* Directive
Copy all of the following lines, leaving out the pictures.

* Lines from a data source
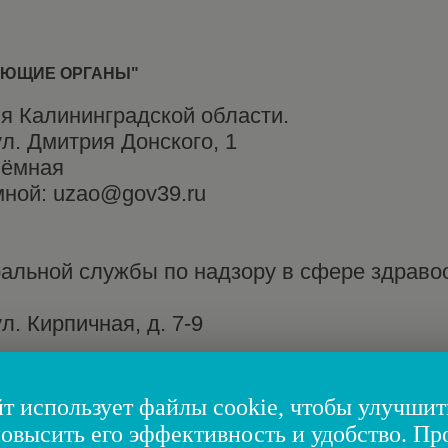
УЮЩИЕ ОРГАНЫ"
я Калининградской области.
ул. Дмитрия Донского, 1
иёмная
мной: uzao@gov39.ru
ральной службы по надзору в сфере здраво
л. Кирпичная, д. 7-9
roszdravnadzor.ru
.ru
т использует файлы cookie, чтобы улучшит
повысить его эффективность и удобство. П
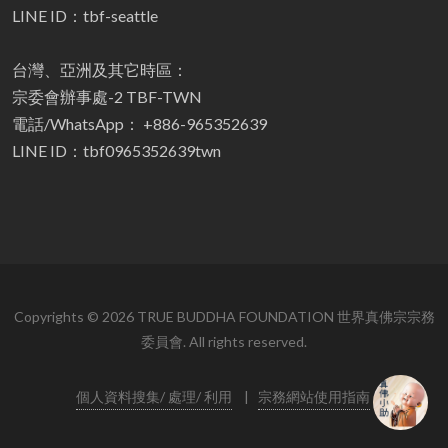
LINE ID：tbf-seattle
台灣、亞洲及其它時區：
宗委會辦事處-2 TBF-TWN
電話/WhatsApp： +886-965352639
LINE ID：tbf0965352639twn
Copyrights © 2026 TRUE BUDDHA FOUNDATION 世界真佛宗宗務
委員會. All rights reserved.
個人資料搜集/ 處理/ 利用
|
宗務網站使用指南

* Written solution
УЮЩИЕ ОРГАНЫ"
я Калининградской области.
ул. Дмитрия Донского, 1
иёмная
мной: uzao@gov39.ru
ральной службы по надзору в сфере здраво
л. Кирпичная, д. 7-9
roszdravnadzor.ru
.ru
т использует файлы cookie, чтобы улучшит
повысить его эффективность и удобство. П
LINE ID：tbf-seattle
台灣、亞洲及其它時區：
宗委會辦事處-2 TBF-TWN
電話/WhatsApp： +886-965352639
LINE ID：tbf0965352639twn
Copyrights © 2026 TRUE BUDDHA FOUNDATION 世界真佛宗宗務
委員會. All rights reserved.
個人資料搜集/ 處理/ 利用
|
宗務網站使用指南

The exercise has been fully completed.